Fox&Monkey
花道が風呂場から戻ってきたとき、流川は相変わらず毛布にくるまったままストーブの前に座っていた。テレビに向かってはいるけれど、その瞳はぼんやりしている。画面の中では、小さくなった10人がバスケットをしていた。
「何みてんだ?」
「…テキトー」
何かしたくて、花道にあげたビデオから適当に抜き出した。本当は見ただけでどこのチームのどの対戦かすぐにわかるのに。わかっていても、今の流川は理解していなかった。
「まだ部屋寒いか?」
「…別に」
口ではそう返事をしながら、流川は毛布から出ようとはしない。
試合に負けたあとの流川を見るのは、実はこれが初めてだった。
「髪乾かすから、そっち詰めろ」
小さなストーブを取り合って、ほとんど触れ合いながら座った。流川はため息をついただけで、離れては行かなかった。

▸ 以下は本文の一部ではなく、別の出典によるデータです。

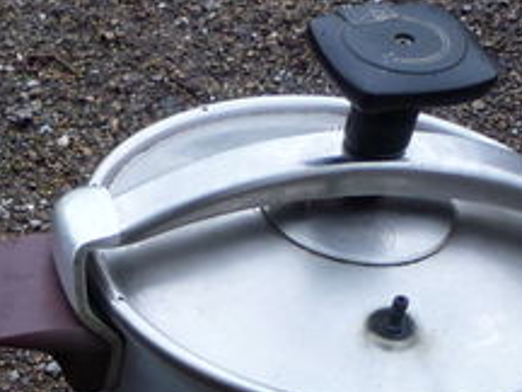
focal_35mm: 139
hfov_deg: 12.7
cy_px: 617
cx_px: -459
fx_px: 2096
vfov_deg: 10.3
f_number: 3.3
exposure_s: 1/80
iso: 100
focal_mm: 5.2
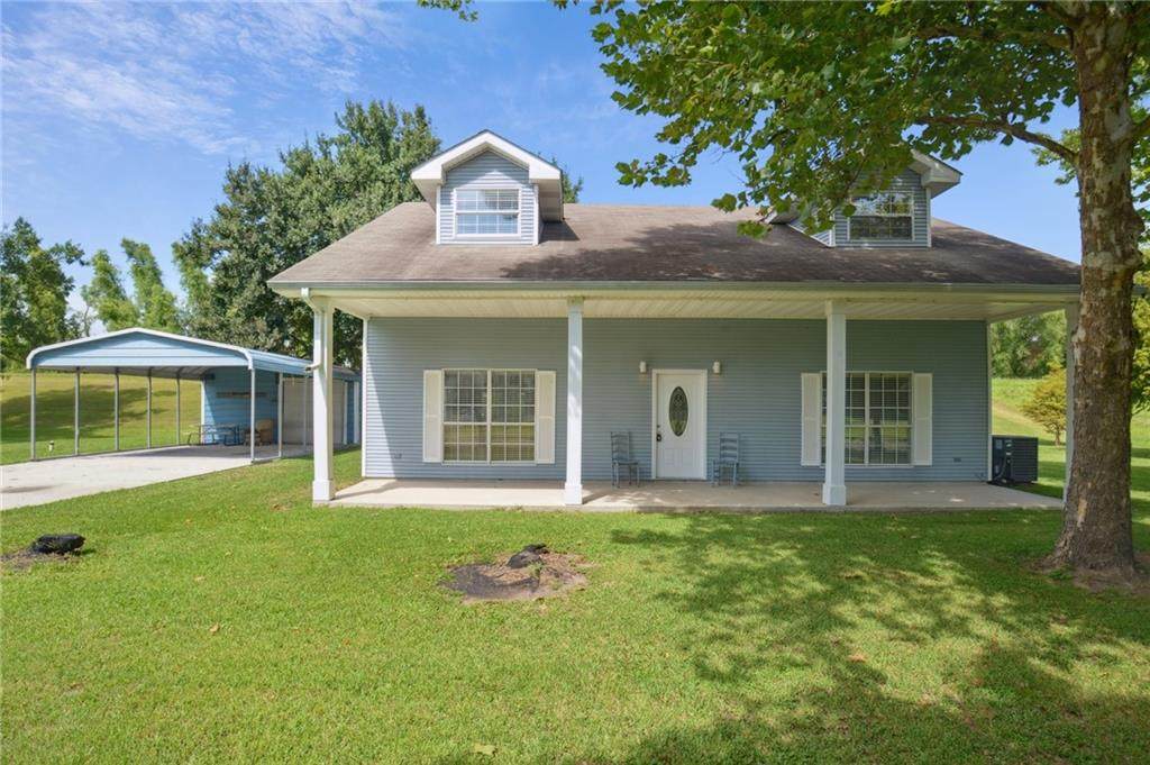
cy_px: 382
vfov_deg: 67.3
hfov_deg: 90.0
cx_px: 575
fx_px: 575
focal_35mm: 18
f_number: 13
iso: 400
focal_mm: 18
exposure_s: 1/200
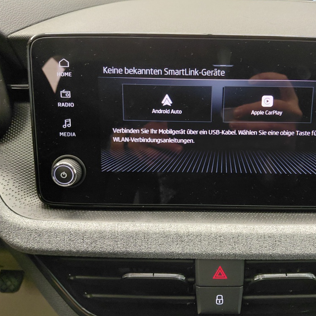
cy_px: 158
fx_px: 310
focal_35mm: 30
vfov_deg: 54.0
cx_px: 202
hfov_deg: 53.3
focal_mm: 4.69
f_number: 1.8
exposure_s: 1/25
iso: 320
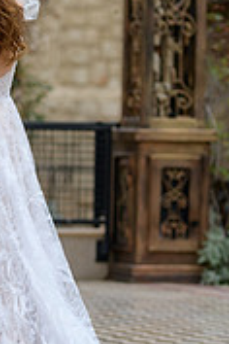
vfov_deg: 6.8
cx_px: -2
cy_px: 146
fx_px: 2910
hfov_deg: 4.5
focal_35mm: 305
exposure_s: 1/640
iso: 160
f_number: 2.8
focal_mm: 120
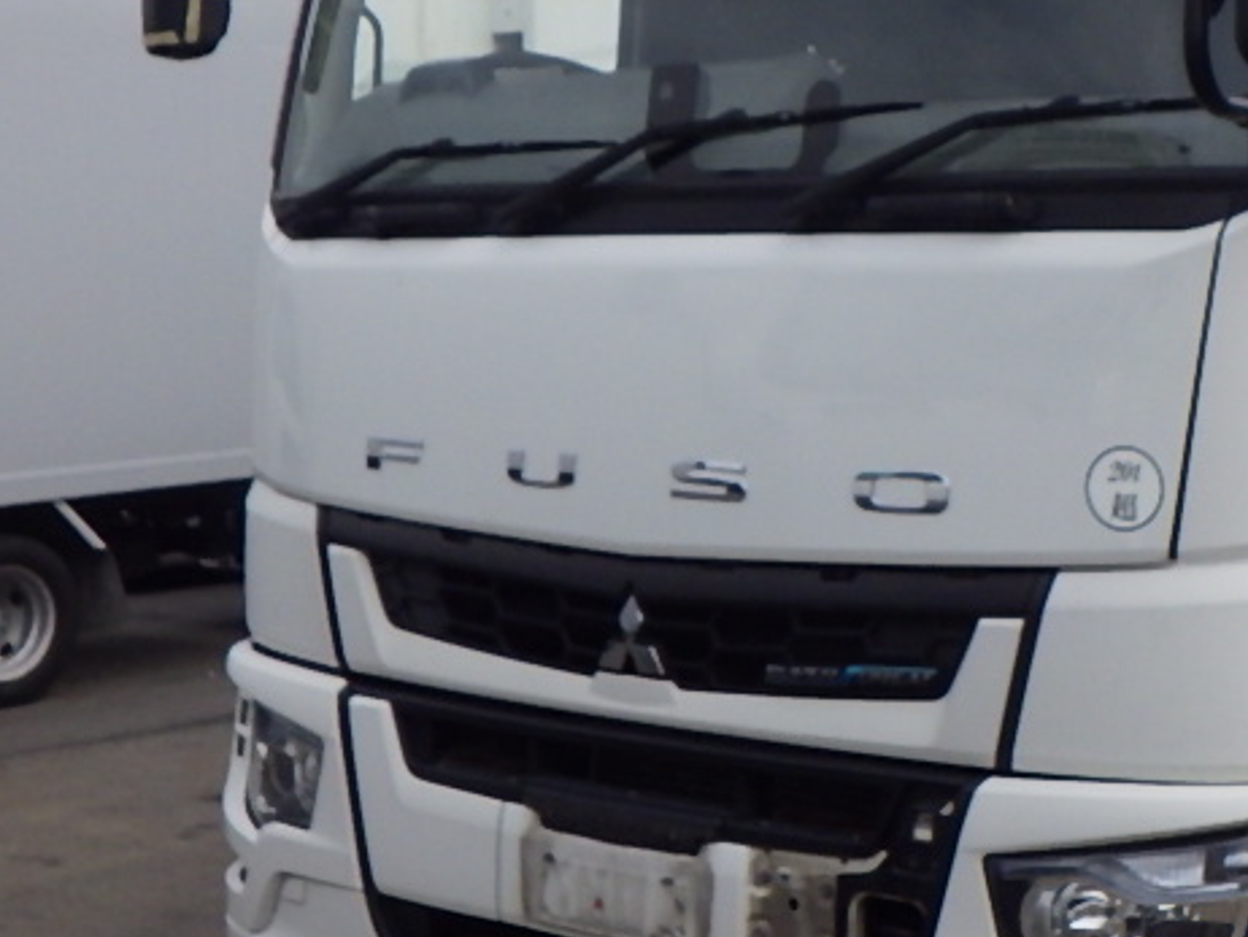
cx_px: 991
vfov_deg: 23.5
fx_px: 2236
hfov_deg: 30.5
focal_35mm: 62
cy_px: 275
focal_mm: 5
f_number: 4.2
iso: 250
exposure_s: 1/2000
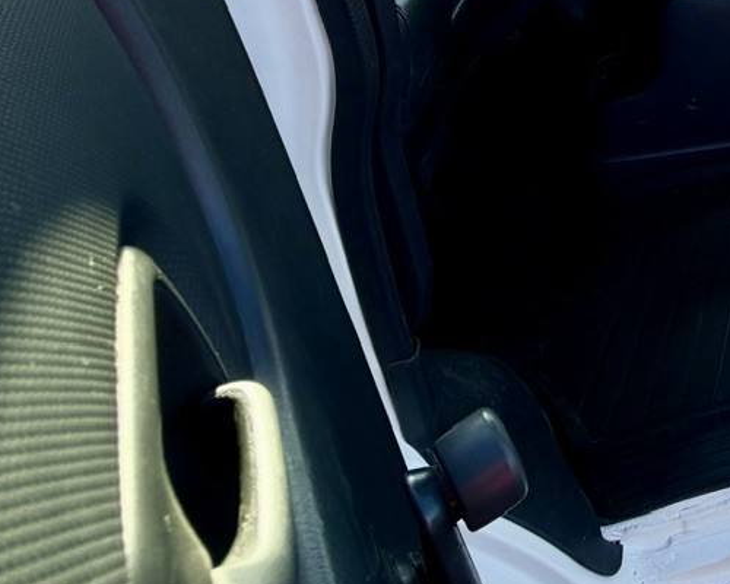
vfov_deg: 36.6
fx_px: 756
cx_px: 901
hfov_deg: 37.3
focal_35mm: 35
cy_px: -38
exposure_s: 1/258
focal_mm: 2.22
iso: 40
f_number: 2.2
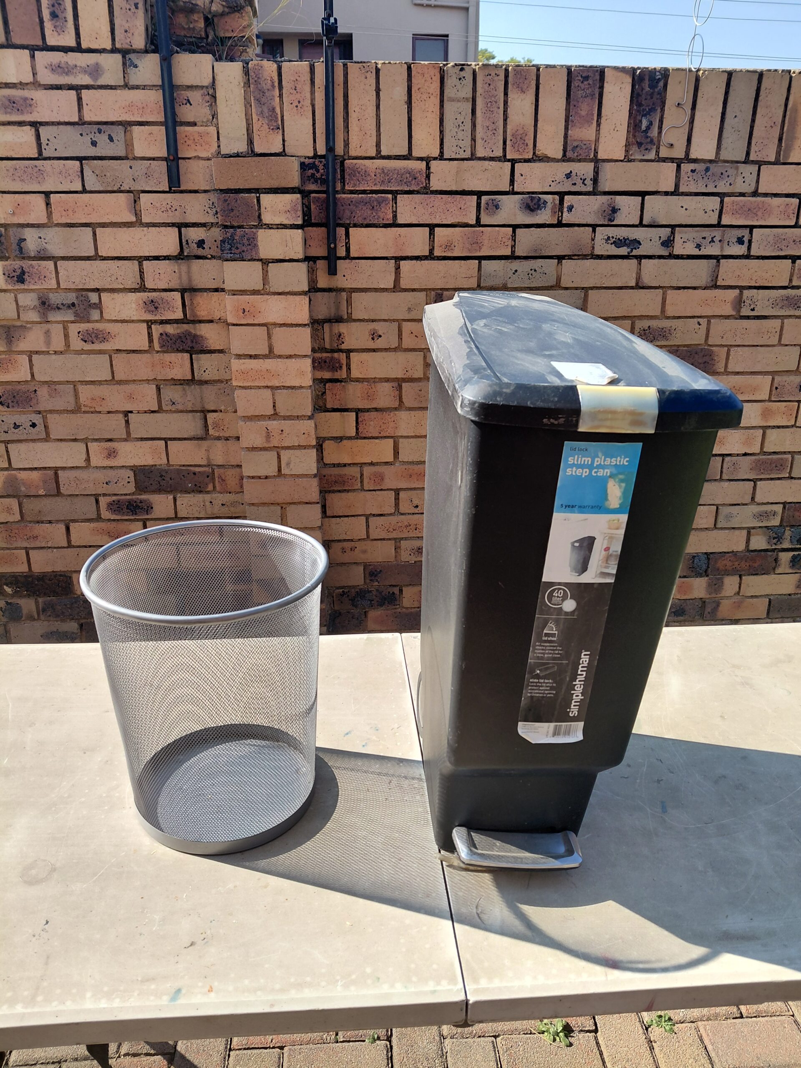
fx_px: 771
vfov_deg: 69.4
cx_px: 400
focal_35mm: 25
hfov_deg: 54.9
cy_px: 534
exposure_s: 1/868
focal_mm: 4.69
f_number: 1.8
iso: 50
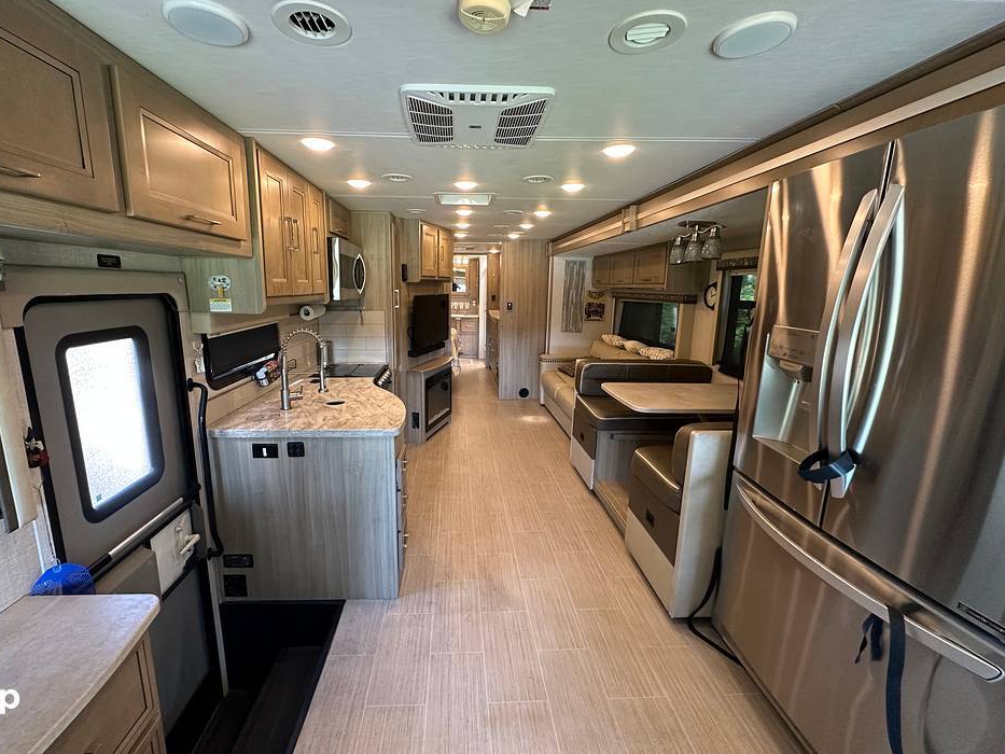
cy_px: 364
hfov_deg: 98.1
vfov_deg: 81.7
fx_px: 436
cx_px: 473
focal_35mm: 15
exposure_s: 1/78
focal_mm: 2.22
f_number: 2.2
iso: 320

赤い炎とブラウン管からの光以外ない部屋で、お互い顔を合わすことはなかなかできない。
「…オメー、いつもコートに行くんか?」
「……そー」
主語のない花道の質問に、流川はちゃんと答えた。
「去年の冬も?」
花道の横目に、流川が素直に頷いたのが見えた。
「インハイんときも?」
「…すぐに新幹線に乗った」
「…そっか」
花道の知らない試合。そのときの流川の顔も、もちろん知らない。
けれど、今はこの部屋にやってきた。
そのことが、花道はとても誇らしかった。キャプテンとして頼られたわけではないし、親友でもないけれど、流川の中でチームメイトとして位置づけられ、同じ辛さを乗り切ろうとしに来た気がしたから。
「…さっき…膝を故障した選手がいた…」
流川がそう言うだけで、花道もどのビデオのことかすぐにわかる。それくらい、繰り返し見ていた。
「タンカで運ばれて…手術して…」
その間、バスケットが出来なかったのだ、という言葉は、流川は口にしなかった。
この気持ちは、花道にも流川にも共通理解できるものだったから。
「アイツ、復帰したじゃねぇか」
「…アイツとか言うな、どあほう…」
尊敬するプレイヤーに関しては譲らない流川は、花道には驚きだった。認めた人物には結構尽くす男なのだと、花道は笑うしかできない。
落ち込んだ様子のまま、自分のところにやってきた天敵は、花道の顔も見ないで自分を包むように座っている。いつもより小さく見えるその姿は、花道の優しい部分を引き出した。
毛布ごと、花道は流川を自分に引き寄せた。大人しく自分の肩に乗せられた頭からは、自分と同じシャンプーの匂いがする。花道は目を閉じて、両腕に力を込めた。
「…オメーも復活する。これからまた走ろうぜ」
頭頂部に直接伝えられた言葉を、流川は目を開けたまましっかりと聞いた。何度か瞬きしたあと、体からすっかり力を抜いた。そうしても温かい腕は倒れたりしないから。
「……テメーはシュート練習でもしてろ、ヘタクソ」
「こっ このヤロウ! オメ…」
花道の文句は、いきなりいつもの彼に戻った流川に遮られた。
毛布から顔だけ出した流川が、膝の上に降ってきた。